Selected passage:
***

Don’t heed the troll

November 23, 2017

Cooper’s Trump’s gift in the way of invention was not a rich endowment; but such as it was he liked to work it…. In his little box of stage-properties he kept six or eight cunning devices, tricks, … and he was never so happy as when he was working these innocent things and seeing them go. Mark Twain, Fenimore Cooper’s literary offenses.

 

Trump’s main device is distraction. Be it outrageous tweets, or outrageous policy stances, he uses these things to distract from the real dealings of his administration. He has also, as we all know, re-set the boundary for what is acceptable in the the way of crass, boorish, or illegal actions by a sitting President. This has had a significant impact on how I consider his actions.

In the past I might have been concerned with the moral or fiduciary behavior of other Presidents, but Trump has destroyed any boundaries, any constraints, and he’s concentrated on distracting the populace from other, more important things. So, what’s left? What’s important? Actions.

I see two kinds of policy actions showing up in the news these days. First, are what might be called loss leaders — actions he, or the GOP, want to take but which they know will foment a backlash. Dropping the Individual Mandate on ACA might be one of these. They stick this in the tax bill, and if they get it, fine. If they don’t get it, well, it served to distract the Democrats, to soak up news minutes. If it never becomes law, it still served a purpose.

The other kind of policy actions are things they are serious about. Things that will get them more money from rich donors. Things that will get them more federal judgeships. So the FCC is pressing on with a plan to kill Net Neutrality, to be announced over Thanksgiving. And everyone is supporting Roy Moore because, he may be a pedophile, but he’s our pedophile. And, of course, the big tax give-away.

Note how these can work in tandem. Everyone gets together and opposes dropping the Individual Mandate, and meanwhile the tax bill passes. Everyone gets spun up over some tweet, and meanwhile, rich wallets are opening up.

The point of writing this early on a Thanksgiving morning is to give warning. It’s a device. It’s a distraction. It’s a snare an a trap, designed to burn up news cycles and force you into adrenaline exhaustion.

If your Thanksgiving dinner table discussions center on Trump, instead of government policies, then you’ve already lost. Don’t fall for it.

I hate to normalize Presidential actions that would be considered boorish in a hedge fund manager, but the fact is, all that is just Trump being Trump.

What should you do? Pick your battles. Look at Trump/GOP actions that will seriously harm the country and those who can’t fight back. Immigration, federal agency dismantlement, net neutrality, disaster relief failures, tax-so-called-reform in general (not just ACA mods). Call/write your elected representatives about those, not about golf days or whose what he is grabbing. Yes, those are important. No, I hate to say it, those are not as important right now as some other things.

Don’t fall for it. Don’t heed the troll.

***

Records for processing:
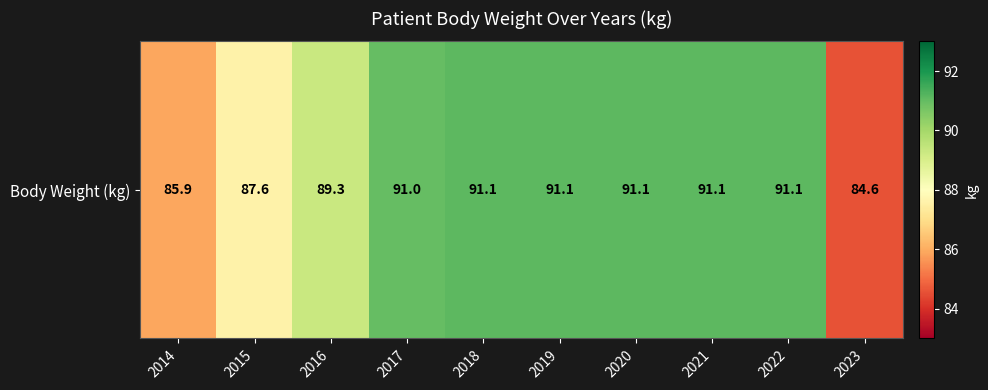

Where is the data nearest to the value 87?

2015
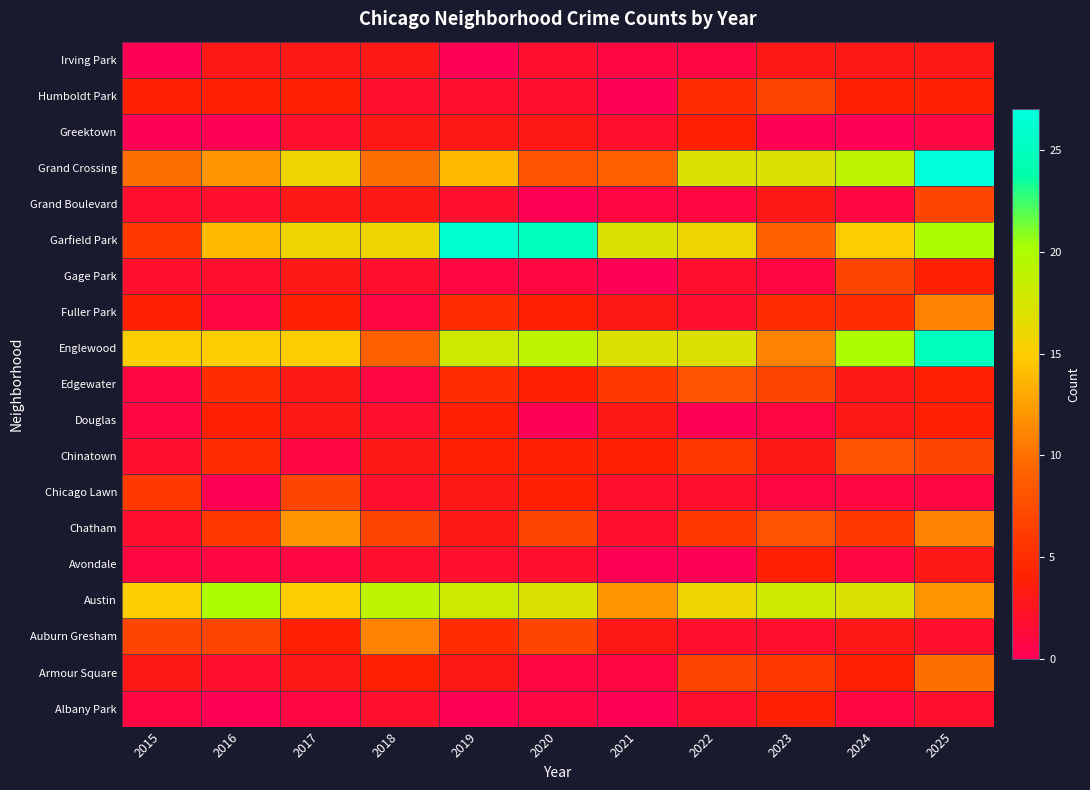

At which label is Grand Crossing closest to 17?

2022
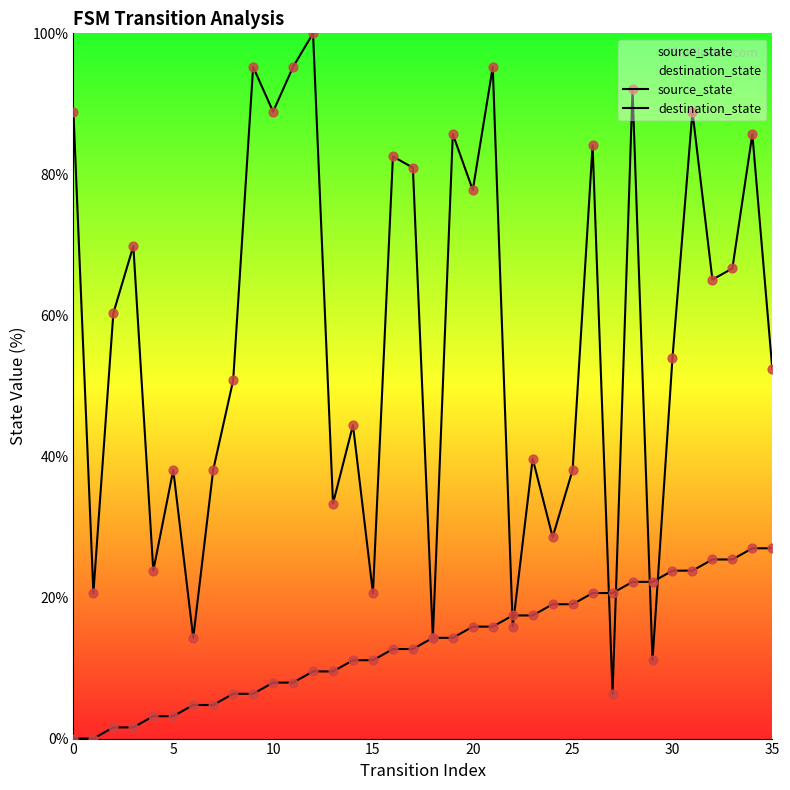

At how many categories does at least one series exceed 45?

21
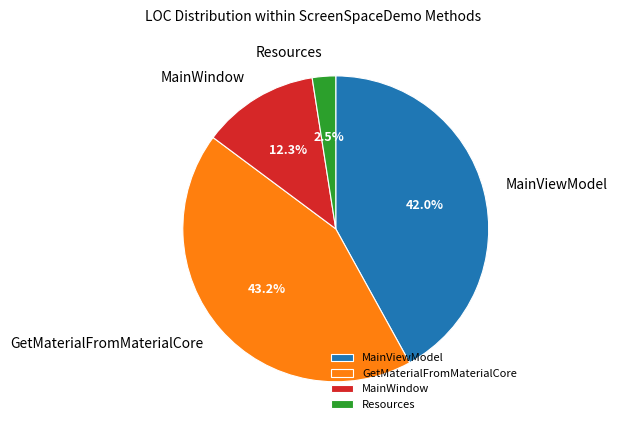

True or false: MainWindow accounts for 12% of the total.

True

***

Parts of the exercise:
#1 For the post on Trump's distractions, decide whether each statement agrees with it: (a) The post was written on a Thanksgiving morning. (b) The FCC's plan to kill Net Neutrality is to be announced over Christmas. (c) Disaster relief failures are among the issues the post names as worth picking battles over. Answer yes or no for each and quote the deciding words.
#2 Print the entries from the line holding "At which label" through the end of the entries, inclusive, leaving out the pictures.
The text and the entries were drawn from separate sources.

Task results:
#1
(a) Yes: "The point of writing this early on a Thanksgiving morning is to give warning."
(b) No: "to be announced over Thanksgiving."
(c) Yes: "net neutrality, disaster relief failures"

#2
At which label is Grand Crossing closest to 17?

2022

At how many categories does at least one series exceed 45?

21

True or false: MainWindow accounts for 12% of the total.

True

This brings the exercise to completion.